At work the other day, a message flashed on my phone. I happened to see it. I don’t always; I turn off the chime while laboring away in the newsroom and only check now and then to be sure my offspring aren’t in distress somewhere, incapable of phoning but still, somehow, able to whip out their thumbs and compose pithy tele-communiques with or without the aid of autocorrect. They could be floating down the Hudson in a cereal box, and I’d get a text that says “headin downstrm to NYC love you.”

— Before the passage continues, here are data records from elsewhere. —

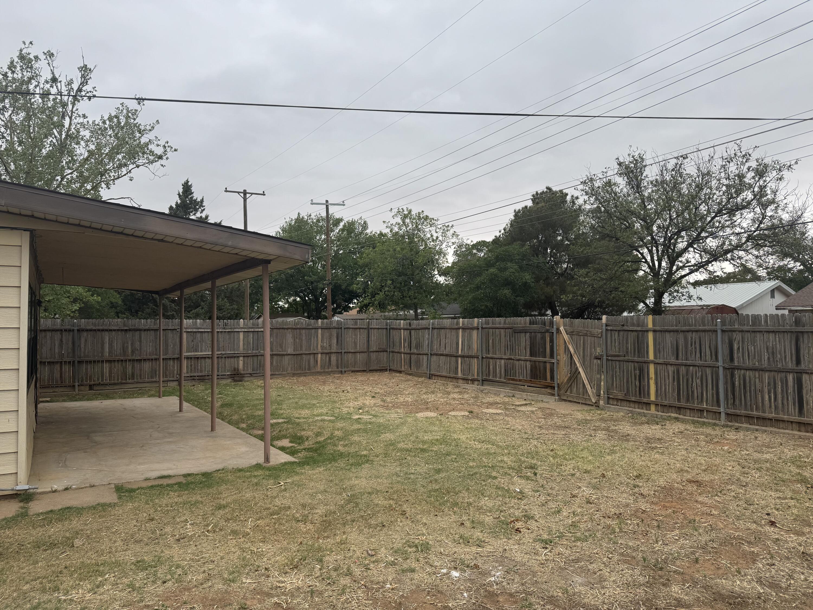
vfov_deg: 56.8
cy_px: 305
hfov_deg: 71.6
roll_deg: +0.2
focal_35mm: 24
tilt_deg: +1.7
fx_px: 564
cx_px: 406
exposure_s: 1/1923
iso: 80
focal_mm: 6.76
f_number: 1.78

But the other day. I checked my phone, and there it was: a text from my son announcing the death of our goldfish. You might not remember our goldfish, and even if you do remember it, you might not care, scratch the “might,” but this is the sad orange small finny creature who remained anonymous on a shelf in our kitchen until, back in December, I ran a poll asking readers to name the poor thing. And then they (THEY means YOU, and YOU KNOW WHO YOU ARE) named it Sushi. Which is clever. Which is also kind of sick. Which is why my children summarily rejected it. I am sorry to say this, or maybe I’m not sorry, you’ll have to guess which, but no one ever, ever, ever called him “Sushi.” We preferred “Jesús.”

In any case, he’s dead. This is not happy news, but the text? The text is a beauty — trenchant, informative and compassionate, its five words
conveying all the necessary intel and profound emotional depth. “The fish is dead. Sorry.” Seriously, what else can be said? About this small death? About any?

My response isn’t worth discussing. But his reply to that text was, in its way, an equally crisp and composed metaphysical discourse on life and death, on the brevity of one and the inevitability of the other: “He lived for like 5 years. INSANE.” It took seven words to say it instead of five this time, but still. It’s a feat of reflective and incisive spiritual commentary, and not merely on the lifespan of the Carassius auratus auratus. This should be our response to every birth, every life, every gift in between: Life is always INSANE, a crazy boon and boodle no matter how long it lasts. When it ends — whenever that may be — we should count up our blessings like pirates with a stash of plunder. And we should be doing that all along.

My son the philosopher! Give him a long white beard, and watch him scratch his chin!

As for Jesús, may he rest in peace. He was a good fish. Sorry.